Ege Bölgesi Sanayi Odası (EBSO) Başkanı Ender Yorgancılar “Türkiye uzun süredir sürekli bir seçim atmosferi içindeydi. Bunun artık geride kalmış olmasının avantaja dönüştürülmesi, birikmiş sorunlara ve ekonomiye odaklanılması gerekiyor” dedi.
Zorlu küresel siyasi ve ekonomik iklimin Türkiye’de birçok alanda anlayış ve strateji değişikliğini gerektirdiğini belirten Başkan Yorgancılar “Bu nedenle birlik ve beraberliğimizi pekiştirecek, demokrasi standartlarını yükseltecek, dış politikamızı geliştirecek, ekonomi politikalarını ortak akıl ile yeni bir düzleme taşıyacak yaklaşımlara ihtiyacımız var. Bunları yapmamız durumunda Türkiye hem bölgesinin yeniden parlayan bir yıldızı hem de cazibe merkezi haline gelen güçlü bir ekonomi olacaktır” diye konuştu.
KAYBEDEN YOK
İstanbul’da yenilenen büyükşehir başkanlığı seçiminin siyasi ve ekonomik yansımalarını değerlendiren EBSO Yönetim Kurulu Başkanı Ender Yorgancılar seçimin kaybedeni olmadığını, Milli irade ve demokrasinin kazandığını vurguladı. Yorgancılar “seçim koşullarını dört yıllığına geride bıraktık. Hem Ekrem İmamoğlu hem de Binali Yıldırım’ın sonuçların açıklanmasının ardından yaptığı açıklamalar son derece güzel ve umut vericiydi. Şimdi siyasi tartışmaları geride bırakıp ekonominin geleceğini planlama ve çok ama çok çalışma zamanı. Dündeki eksiklik ve yanlışlardan ders çıkararak yeni bir vizyonla geleceği yeniden inşa etme zamanı” dedi.

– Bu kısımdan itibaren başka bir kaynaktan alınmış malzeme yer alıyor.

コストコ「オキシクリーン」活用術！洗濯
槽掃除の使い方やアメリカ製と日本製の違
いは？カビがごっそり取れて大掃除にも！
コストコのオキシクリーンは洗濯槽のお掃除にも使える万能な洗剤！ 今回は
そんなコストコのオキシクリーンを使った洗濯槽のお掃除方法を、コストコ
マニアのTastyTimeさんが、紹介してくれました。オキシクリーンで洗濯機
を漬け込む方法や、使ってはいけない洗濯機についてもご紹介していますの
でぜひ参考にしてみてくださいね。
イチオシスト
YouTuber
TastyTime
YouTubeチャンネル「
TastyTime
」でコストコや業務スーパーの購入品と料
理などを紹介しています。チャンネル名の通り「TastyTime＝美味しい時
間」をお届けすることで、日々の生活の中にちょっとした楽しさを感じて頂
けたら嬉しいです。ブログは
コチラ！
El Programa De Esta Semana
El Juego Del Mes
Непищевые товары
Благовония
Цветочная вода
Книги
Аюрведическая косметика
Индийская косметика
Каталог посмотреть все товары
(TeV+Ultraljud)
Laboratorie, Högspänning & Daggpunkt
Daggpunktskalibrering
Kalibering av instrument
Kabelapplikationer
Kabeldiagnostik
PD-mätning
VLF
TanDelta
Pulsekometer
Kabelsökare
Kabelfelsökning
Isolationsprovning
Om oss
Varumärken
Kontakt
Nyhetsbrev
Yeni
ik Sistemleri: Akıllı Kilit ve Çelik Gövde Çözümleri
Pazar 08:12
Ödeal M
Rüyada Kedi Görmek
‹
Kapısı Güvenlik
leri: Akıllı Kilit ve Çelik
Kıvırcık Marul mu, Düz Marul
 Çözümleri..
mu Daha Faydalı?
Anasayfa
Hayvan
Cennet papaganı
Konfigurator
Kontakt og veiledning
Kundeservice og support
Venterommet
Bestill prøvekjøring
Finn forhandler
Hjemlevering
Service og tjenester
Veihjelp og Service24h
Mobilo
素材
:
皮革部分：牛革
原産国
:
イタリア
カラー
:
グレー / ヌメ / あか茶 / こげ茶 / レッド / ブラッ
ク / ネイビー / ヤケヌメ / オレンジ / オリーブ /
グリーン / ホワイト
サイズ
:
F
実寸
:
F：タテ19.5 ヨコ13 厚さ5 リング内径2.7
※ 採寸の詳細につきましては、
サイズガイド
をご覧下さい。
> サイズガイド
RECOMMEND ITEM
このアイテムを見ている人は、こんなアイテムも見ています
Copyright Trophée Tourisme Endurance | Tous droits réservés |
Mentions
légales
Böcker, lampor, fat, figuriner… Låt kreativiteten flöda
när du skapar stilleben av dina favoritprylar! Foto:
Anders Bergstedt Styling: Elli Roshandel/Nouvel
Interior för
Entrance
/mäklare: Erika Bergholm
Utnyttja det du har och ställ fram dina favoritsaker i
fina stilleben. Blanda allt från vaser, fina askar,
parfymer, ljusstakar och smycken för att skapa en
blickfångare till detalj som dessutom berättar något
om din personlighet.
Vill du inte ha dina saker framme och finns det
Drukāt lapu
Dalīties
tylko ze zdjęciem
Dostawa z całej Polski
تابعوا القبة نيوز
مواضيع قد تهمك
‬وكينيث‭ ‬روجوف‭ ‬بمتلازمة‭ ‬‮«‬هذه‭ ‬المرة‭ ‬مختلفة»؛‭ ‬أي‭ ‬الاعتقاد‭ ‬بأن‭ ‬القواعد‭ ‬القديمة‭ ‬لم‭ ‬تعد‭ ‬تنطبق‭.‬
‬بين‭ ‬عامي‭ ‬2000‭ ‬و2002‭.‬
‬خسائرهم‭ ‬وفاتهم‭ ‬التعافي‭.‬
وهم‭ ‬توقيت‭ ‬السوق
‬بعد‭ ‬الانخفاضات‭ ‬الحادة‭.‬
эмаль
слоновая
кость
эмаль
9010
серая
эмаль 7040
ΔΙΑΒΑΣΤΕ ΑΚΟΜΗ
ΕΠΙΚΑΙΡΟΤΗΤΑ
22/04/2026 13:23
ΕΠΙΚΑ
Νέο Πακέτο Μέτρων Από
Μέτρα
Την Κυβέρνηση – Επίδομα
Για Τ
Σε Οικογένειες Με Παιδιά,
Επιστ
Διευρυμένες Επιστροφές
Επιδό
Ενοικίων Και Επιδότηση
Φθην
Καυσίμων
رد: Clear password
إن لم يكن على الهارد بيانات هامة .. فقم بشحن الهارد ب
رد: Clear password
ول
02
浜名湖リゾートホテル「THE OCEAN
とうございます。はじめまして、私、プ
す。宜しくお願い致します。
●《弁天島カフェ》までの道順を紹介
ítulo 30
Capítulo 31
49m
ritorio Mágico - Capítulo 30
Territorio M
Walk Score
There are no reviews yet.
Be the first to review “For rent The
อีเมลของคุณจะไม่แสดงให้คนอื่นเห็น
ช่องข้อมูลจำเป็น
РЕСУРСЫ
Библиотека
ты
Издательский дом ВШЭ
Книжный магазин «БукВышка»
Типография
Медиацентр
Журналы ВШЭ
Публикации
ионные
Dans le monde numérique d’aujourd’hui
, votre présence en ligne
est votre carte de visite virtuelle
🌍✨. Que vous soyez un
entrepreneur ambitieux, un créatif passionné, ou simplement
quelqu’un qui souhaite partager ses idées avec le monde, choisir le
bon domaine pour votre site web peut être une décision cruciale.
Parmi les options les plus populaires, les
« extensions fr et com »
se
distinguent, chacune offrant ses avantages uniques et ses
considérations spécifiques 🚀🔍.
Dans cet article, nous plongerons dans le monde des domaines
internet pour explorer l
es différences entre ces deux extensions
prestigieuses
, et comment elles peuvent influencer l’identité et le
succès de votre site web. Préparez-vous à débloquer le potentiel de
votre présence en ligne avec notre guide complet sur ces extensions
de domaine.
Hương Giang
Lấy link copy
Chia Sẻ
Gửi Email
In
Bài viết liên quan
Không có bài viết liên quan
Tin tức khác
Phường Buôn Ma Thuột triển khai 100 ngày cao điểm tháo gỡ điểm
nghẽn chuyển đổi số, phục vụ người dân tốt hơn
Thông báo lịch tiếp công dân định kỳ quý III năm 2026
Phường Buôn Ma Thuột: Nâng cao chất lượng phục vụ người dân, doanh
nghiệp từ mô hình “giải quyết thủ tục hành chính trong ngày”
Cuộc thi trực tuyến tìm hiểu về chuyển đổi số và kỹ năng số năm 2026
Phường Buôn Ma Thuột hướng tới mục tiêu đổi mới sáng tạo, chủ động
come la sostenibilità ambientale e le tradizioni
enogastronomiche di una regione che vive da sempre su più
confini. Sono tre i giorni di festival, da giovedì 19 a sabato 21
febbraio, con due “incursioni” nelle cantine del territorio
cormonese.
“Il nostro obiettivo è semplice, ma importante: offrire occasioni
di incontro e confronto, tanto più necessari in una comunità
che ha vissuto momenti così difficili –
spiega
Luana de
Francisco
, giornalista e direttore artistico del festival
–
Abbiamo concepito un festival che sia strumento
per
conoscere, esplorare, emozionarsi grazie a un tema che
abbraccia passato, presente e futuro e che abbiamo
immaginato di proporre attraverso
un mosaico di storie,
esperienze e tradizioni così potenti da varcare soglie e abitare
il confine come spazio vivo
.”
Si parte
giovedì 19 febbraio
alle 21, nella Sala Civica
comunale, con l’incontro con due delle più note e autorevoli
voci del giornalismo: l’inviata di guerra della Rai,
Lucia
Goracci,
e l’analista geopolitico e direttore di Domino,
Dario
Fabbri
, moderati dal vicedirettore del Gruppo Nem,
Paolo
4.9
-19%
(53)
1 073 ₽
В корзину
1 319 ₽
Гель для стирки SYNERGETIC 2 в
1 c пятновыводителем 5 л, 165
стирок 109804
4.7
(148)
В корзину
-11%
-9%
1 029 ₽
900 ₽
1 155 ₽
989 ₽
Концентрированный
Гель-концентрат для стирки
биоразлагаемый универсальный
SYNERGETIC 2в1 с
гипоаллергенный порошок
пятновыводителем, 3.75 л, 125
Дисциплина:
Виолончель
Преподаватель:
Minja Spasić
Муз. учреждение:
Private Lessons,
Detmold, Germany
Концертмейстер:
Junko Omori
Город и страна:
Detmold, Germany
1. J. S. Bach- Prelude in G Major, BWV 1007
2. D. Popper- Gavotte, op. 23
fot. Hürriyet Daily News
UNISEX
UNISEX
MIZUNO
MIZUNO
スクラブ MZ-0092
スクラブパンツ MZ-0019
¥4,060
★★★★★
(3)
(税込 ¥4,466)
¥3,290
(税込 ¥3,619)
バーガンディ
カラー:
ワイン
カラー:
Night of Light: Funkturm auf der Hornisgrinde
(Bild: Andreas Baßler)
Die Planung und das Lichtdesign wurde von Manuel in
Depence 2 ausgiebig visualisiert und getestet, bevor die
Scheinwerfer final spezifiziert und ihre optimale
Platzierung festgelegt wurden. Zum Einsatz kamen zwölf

MALİ DİSİPLİN VE TASARRUF ZAMANI
Küçülen bir ekonomimiz, patlayan işsizliğimiz ve yüksek enflasyonumuz olduğunu hatırlatan Başkan Yorgancılar “Oysa üretim ve ihracatla büyüyen ve istihdam yaratan bir ekonomiye, bunun için de düşük enflasyon ve düşük faize ihtiyacımız var. Fed’in faizleri artırmak yerine indirebileceğini açıklaması bize bir nefes aldırmıştır. Şimdi kamuda mali disiplin ve tasarruf zamanı” diye konuştu.
EKONOMİDE DE BİRLİK
İç tüketimi değil ihracatı artırma zamanı olduğunu vurgulayan Yorgancılar “Bunlar için de kamuda etkin denetim, kurlarda istikrar ve enflasyonla etkin mücadele gerekiyor. Ayrıca entegre sektörel yaklaşım, reel yatırım ve ihracat öncelikli bir strateji lazım. Bunlara imkan verecek yeni ve güçlü bir ekonomi programı beklentileri olumlu etkileyecek, yatırımları tetikleyecektir. Kanımızca Türkiye’nin ekonomide çıkışı; nitelikli imalat sanayi yatırımları ile üretim ve ihracat ile daha mümkün olacaktır. AB ile ilişiklerin canlandırılması da ekonomide istikrara katkı sağlayabilecektir. Biz sanayiciler olarak yeni dönemde hem fikir/proje üretimi hem de üretim/ihracat boyutunda elimizden geleni yapacağız. Ekonomide de birlik ve beraberlik zamanı” dedi.